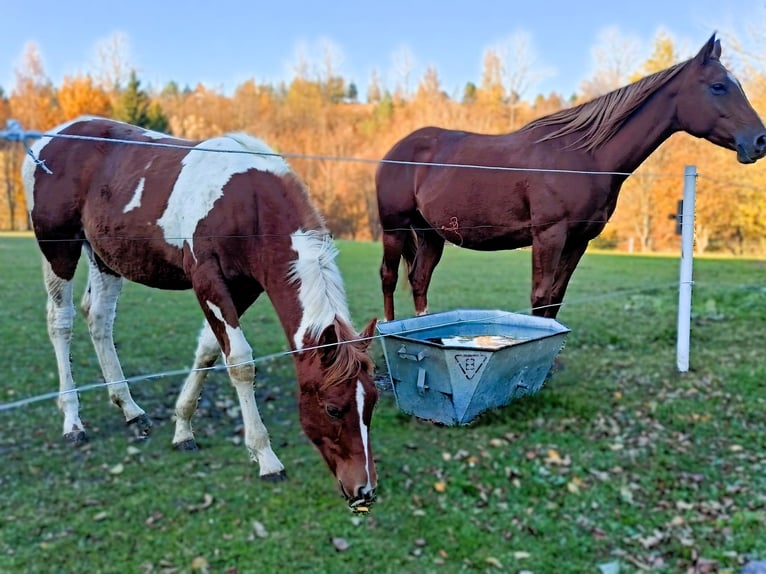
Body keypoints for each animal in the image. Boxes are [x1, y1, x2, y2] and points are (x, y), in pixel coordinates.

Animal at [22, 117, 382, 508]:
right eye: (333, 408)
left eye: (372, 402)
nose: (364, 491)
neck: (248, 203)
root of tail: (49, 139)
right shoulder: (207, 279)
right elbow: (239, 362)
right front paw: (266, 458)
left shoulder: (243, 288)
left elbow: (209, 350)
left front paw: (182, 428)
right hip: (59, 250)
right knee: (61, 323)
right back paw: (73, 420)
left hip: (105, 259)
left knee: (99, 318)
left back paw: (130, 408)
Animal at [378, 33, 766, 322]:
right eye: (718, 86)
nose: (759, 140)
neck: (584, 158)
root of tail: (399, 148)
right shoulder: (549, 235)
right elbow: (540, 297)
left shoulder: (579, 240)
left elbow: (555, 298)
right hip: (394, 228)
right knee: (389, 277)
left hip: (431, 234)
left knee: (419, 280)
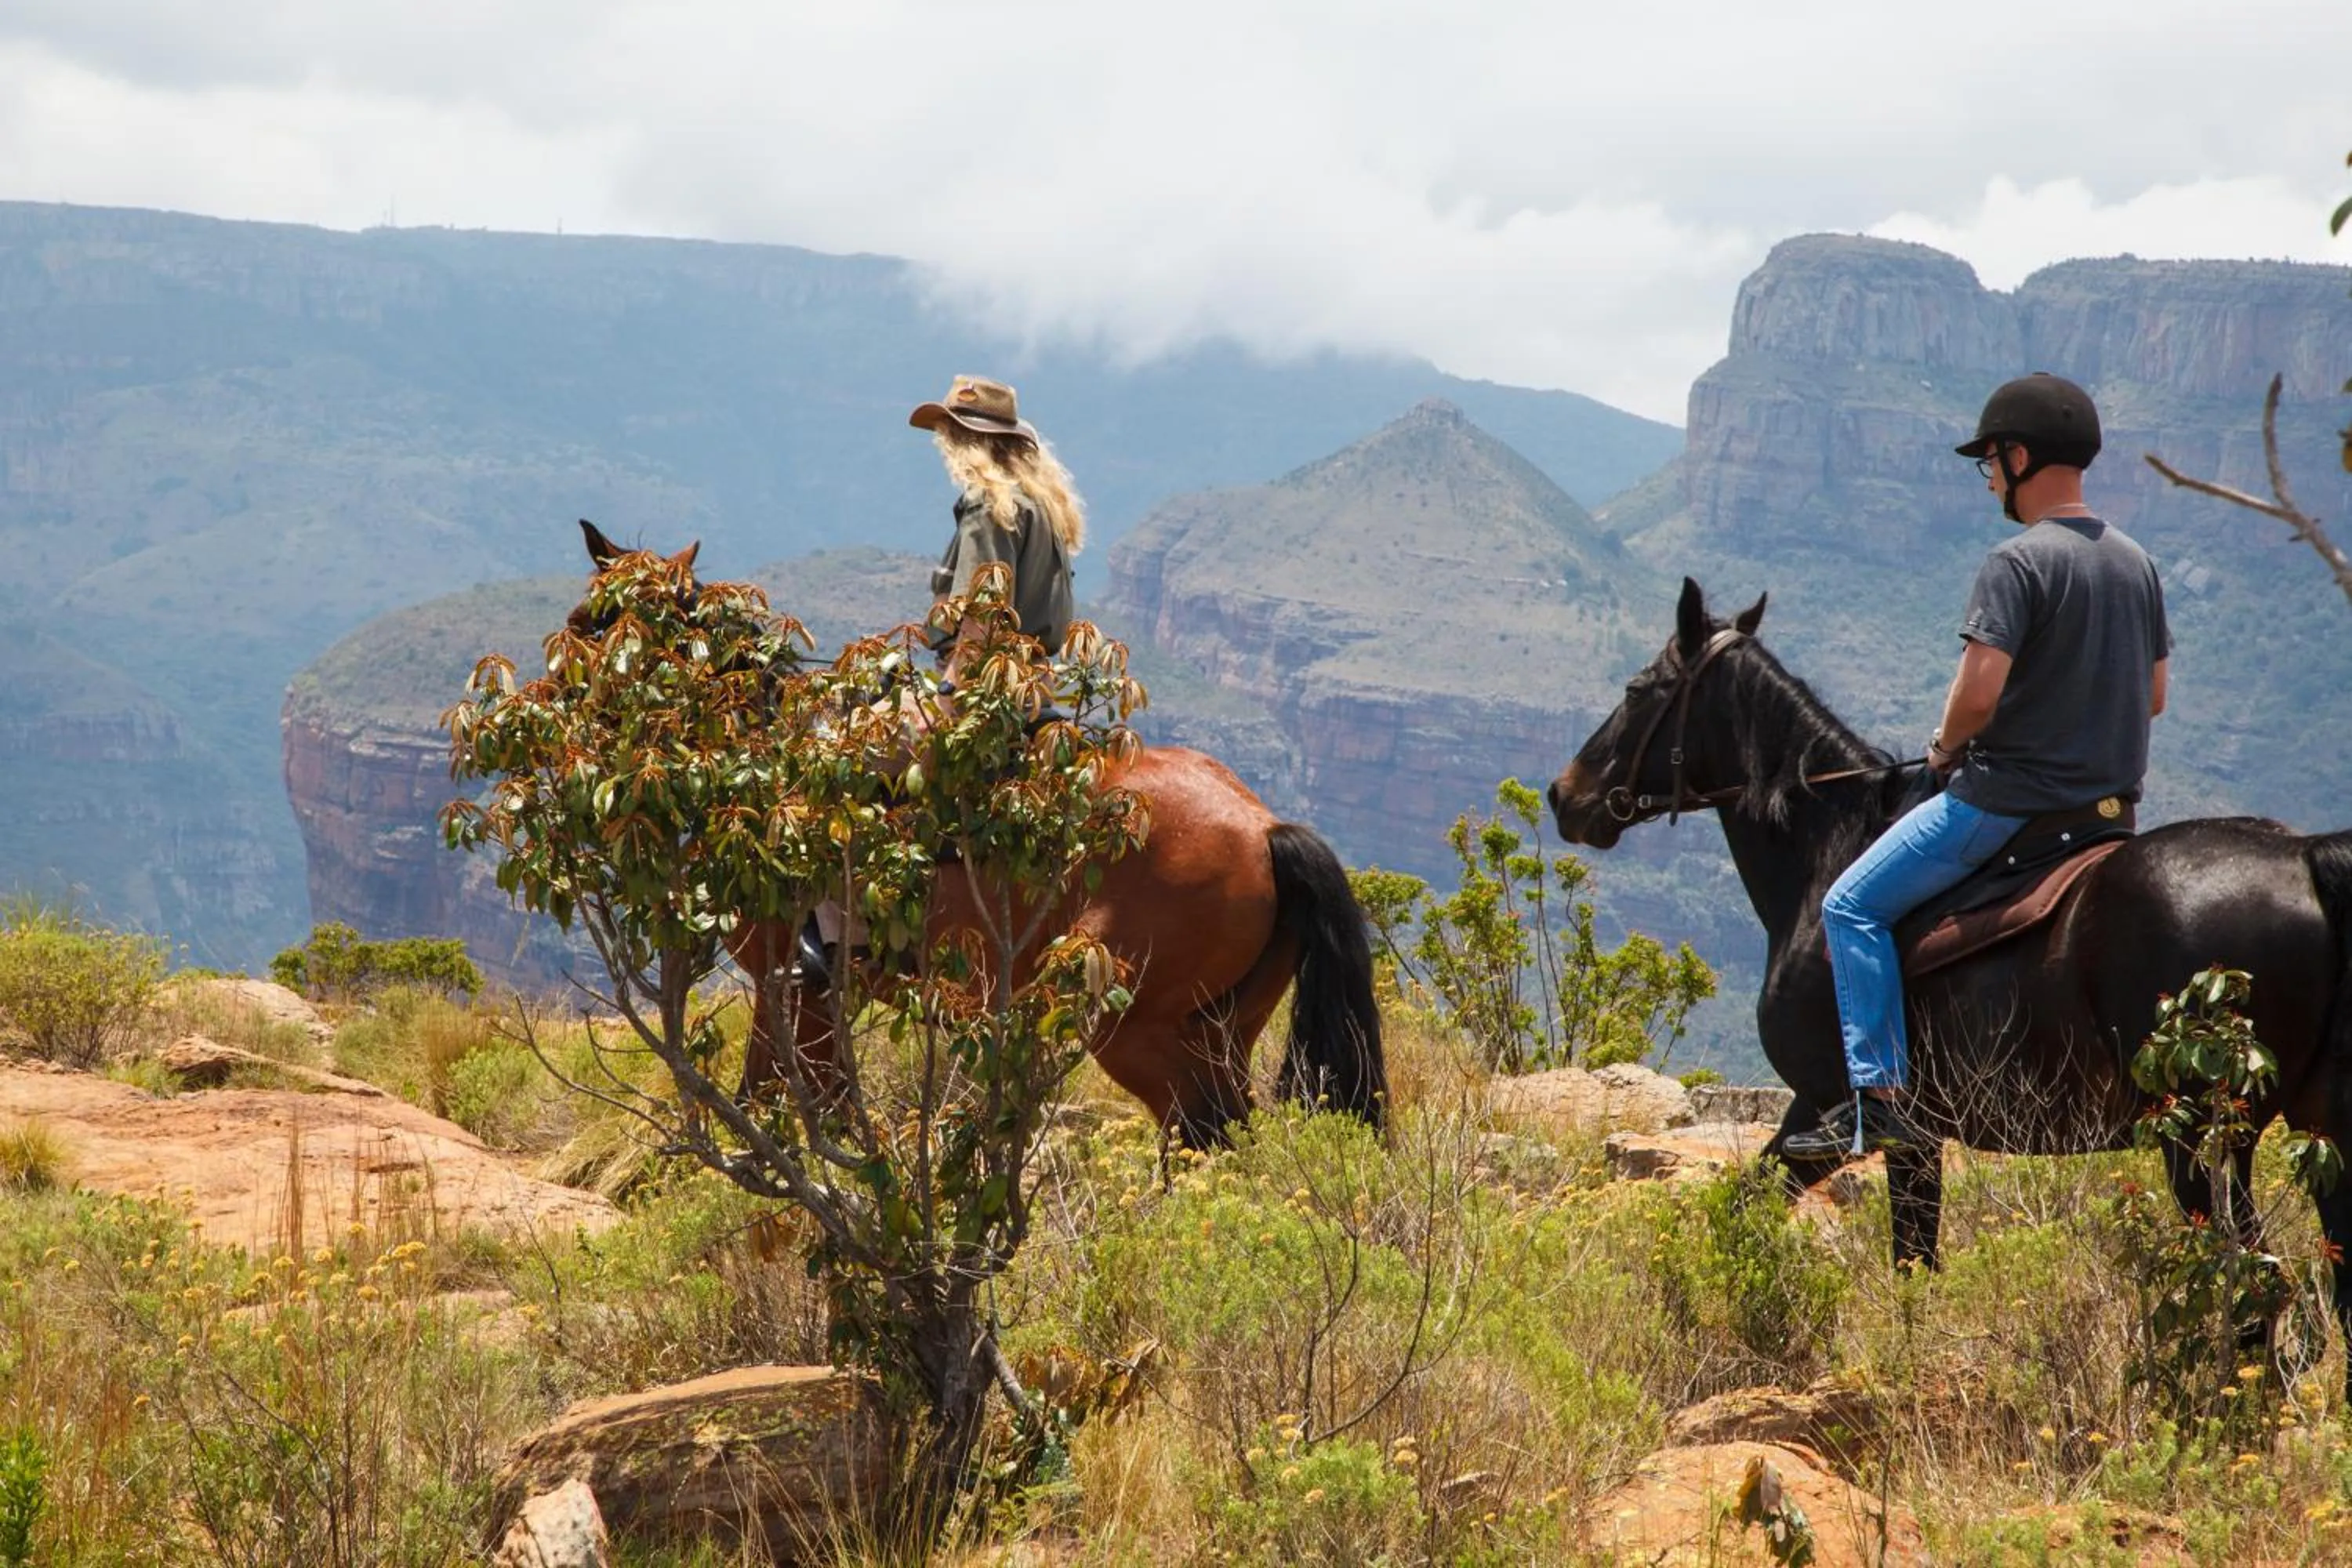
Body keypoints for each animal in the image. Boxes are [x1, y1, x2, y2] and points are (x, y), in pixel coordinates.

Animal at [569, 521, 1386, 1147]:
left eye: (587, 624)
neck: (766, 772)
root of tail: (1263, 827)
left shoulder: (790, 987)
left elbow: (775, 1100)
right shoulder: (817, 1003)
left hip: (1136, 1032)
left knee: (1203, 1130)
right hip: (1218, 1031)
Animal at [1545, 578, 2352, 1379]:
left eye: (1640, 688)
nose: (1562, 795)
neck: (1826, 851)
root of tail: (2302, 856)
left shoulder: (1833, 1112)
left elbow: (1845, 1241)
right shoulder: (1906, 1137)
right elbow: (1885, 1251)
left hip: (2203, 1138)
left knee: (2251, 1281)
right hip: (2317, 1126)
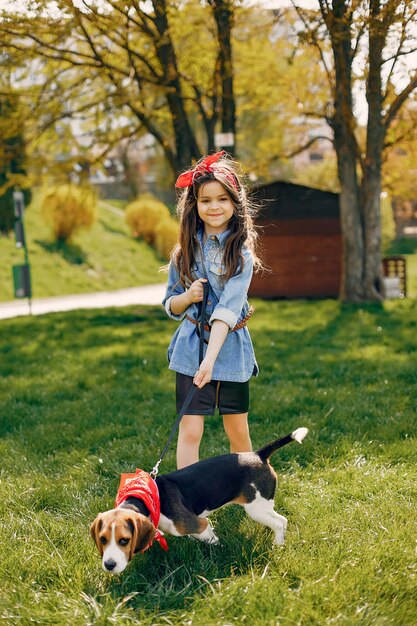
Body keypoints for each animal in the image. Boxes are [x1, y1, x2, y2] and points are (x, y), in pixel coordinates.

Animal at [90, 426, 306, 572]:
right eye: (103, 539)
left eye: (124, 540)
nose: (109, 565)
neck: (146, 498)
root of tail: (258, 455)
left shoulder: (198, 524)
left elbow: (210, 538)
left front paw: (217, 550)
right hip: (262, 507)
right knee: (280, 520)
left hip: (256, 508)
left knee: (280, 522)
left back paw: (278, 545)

————

Copy out exactly, with no pictures, the lines of the data from the first one through the line bearing "left knee: (419, 280)".

Body keypoints for each animal in the image. Boxes are [x1, y1, x2, y2] and points are (x, y), in pixel coordinates.

Animal at [22, 117, 382, 508]:
right eye: (333, 408)
left eye: (372, 402)
nose: (364, 491)
neck: (248, 203)
root of tail: (49, 139)
right shoulder: (207, 279)
right elbow: (239, 362)
right front paw: (266, 458)
left shoulder: (243, 288)
left elbow: (209, 350)
left front paw: (182, 428)
right hip: (59, 250)
right knee: (61, 323)
right back paw: (73, 420)
left hip: (105, 259)
left knee: (99, 318)
left back paw: (130, 408)
Animal at [378, 33, 766, 322]:
right eye: (718, 86)
nose: (759, 140)
neck: (584, 158)
root of tail: (399, 148)
right shoulder: (549, 235)
right elbow: (540, 297)
left shoulder: (579, 240)
left elbow: (555, 298)
right hip: (394, 228)
right knee: (389, 277)
left hip: (431, 234)
left knee: (419, 280)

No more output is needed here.